╭─ SUPPLIED TEXT

# What did your Mataw-Guro tell you...



## Juany118 (May 28, 2016)

If anything at all about the historical influences upon the style of Arnis-Kali-Eskrima you are studying?  Geezer inspired me to start this thread.  I think it would be interesting because often with Martial Arts myth and scholarship sometimes match, diverge from one another and even blue lines.  In this thread I would like no holds barred and no offense taken. While the legacies of Colonialism are often dark, when dealing with arts that evolved under Colonial rule we can not ignore Colonialism's impact on that evolution.  Also, with FMA, we can not avoid the impact of religion, so we must thicken our skin even more so if this is to be discussed.


----------



## geezer (May 29, 2016)

Spanish colonialism, religion and escrima? Here's a random response! Let's see ...the Spanish brought Catholicism to the Philippines, so then we all learned how to deliver a good San Miguel (#1 strike) and beat our opponents like the devil! 

https://s-media-cache-ak0.pinimg.com/736x/d9/6e/26/d96e26f5277bb08d8a6e1e3470591d53.jpg


----------



## Juany118 (May 29, 2016)

geezer said:


> Spanish colonialism, religion and escrima? Here's a random response! Let's see ...the Spanish brought Catholicism to the Philippines, so then we all learned how to deliver a good San Miguel (#1 strike) and beat our opponents like the devil!
> 
> https://s-media-cache-ak0.pinimg.com/736x/d9/6e/26/d96e26f5277bb08d8a6e1e3470591d53.jpg



Bringing religion  into it is actually interesting.  After certain drills, such as the 6 point dexterity drill we end in what is called a "Mercy" pose.  Now in terms of Islamic (strong in the Southern Philippines) Martial Law one is supposed to offer Mercy to an enemy that you have on the ropes.


----------



## geezer (May 30, 2016)

╰─
╭─ SUPPLIED INFORMATION

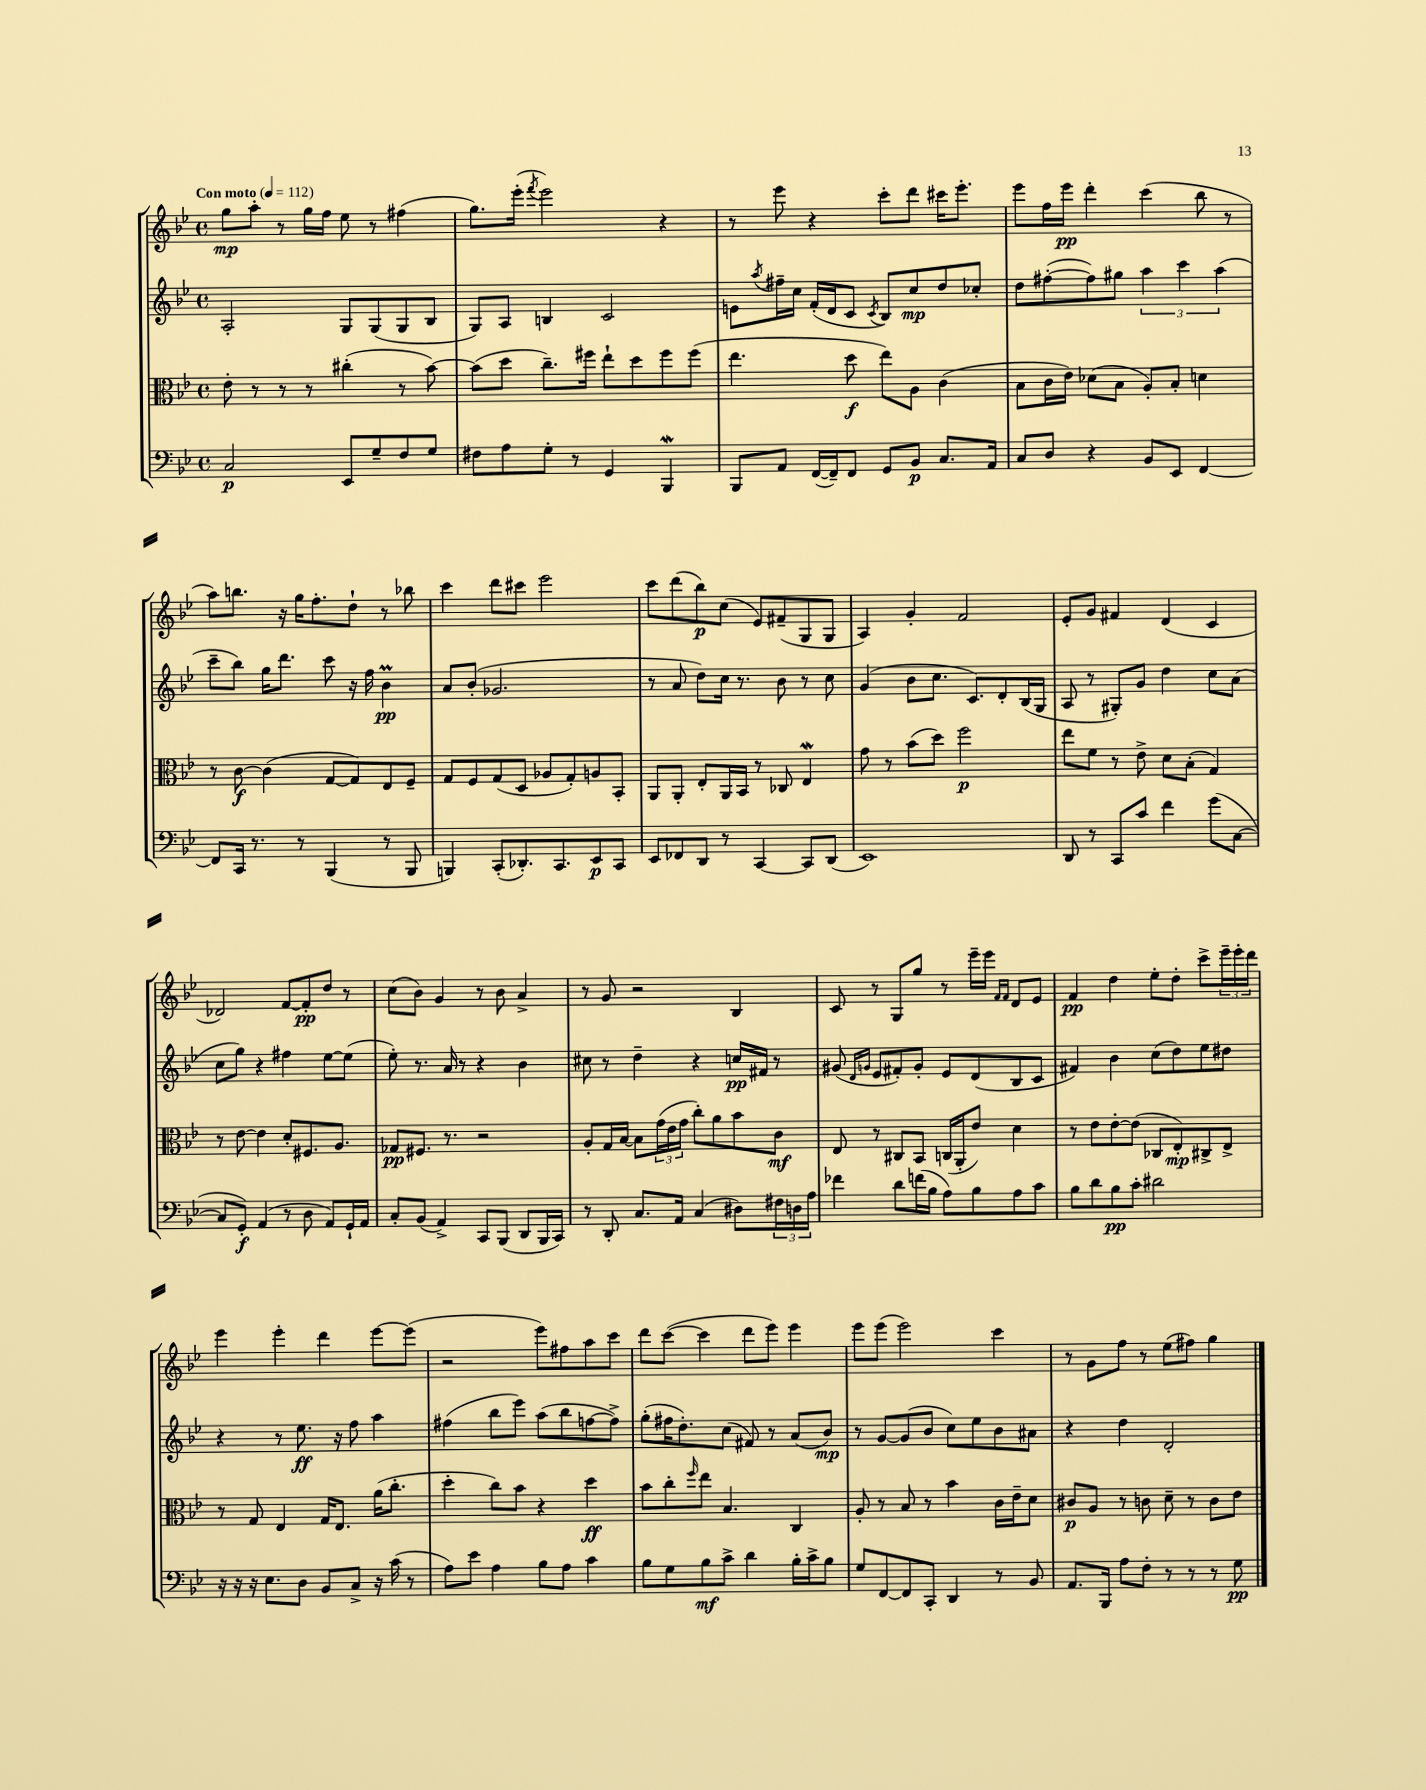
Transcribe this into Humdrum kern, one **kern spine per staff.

╰─

• TO-DO LIST:
- A) Can you output the Eskrima forum thread word for word, from "## Juany118 (May 28, 2016)" to "to be discussed."?
- B) Would you pick up the Eskrima forum thread after its last line and keep it going?

• WRITTEN RESPONSES:
- A)
## Juany118 (May 28, 2016)

If anything at all about the historical influences upon the style of Arnis-Kali-Eskrima you are studying?  Geezer inspired me to start this thread.  I think it would be interesting because often with Martial Arts myth and scholarship sometimes match, diverge from one another and even blue lines.  In this thread I would like no holds barred and no offense taken. While the legacies of Colonialism are often dark, when dealing with arts that evolved under Colonial rule we can not ignore Colonialism's impact on that evolution.  Also, with FMA, we can not avoid the impact of religion, so we must thicken our skin even more so if this is to be discussed.

- B)
Juany118 said:


> Bringing religion  into it is actually interesting.  After certain drills, such as the 6 point dexterity drill we end in what is called a "Mercy" pose.  Now in terms of Islamic (strong in the Southern Philippines) Martial Law one is supposed to offer Mercy to an enemy that you have on the ropes.



Perhaps the best way to look at the influence of religion on any martial art is to consider it's role in the larger context of _culture. _Certainly the distinct cultures of different areas of the Philippines had an important role in shaping FMAs.


----------



## Juany118 (May 30, 2016)

geezer said:


> Perhaps the best way to look at the influence of religion on any martial art is to consider it's role in the larger context of _culture. _Certainly the distinct cultures of different areas of the Philippines had an important role in shaping FMAs.



Indeed they did.  I only pointed that issue because I started reading about Islam before I took up FMA because I went through a lot of Counter Terrorism training or as I was on specialty units at the time.  I was raised Catholic but I found it kinda cool that the "book" (in this case the Qur'an) was reflected in a martial art I chose to study over 5 years after I read it simply as an intellectual exercise.  I originally studied to be a history teacher so much things amuse me lol.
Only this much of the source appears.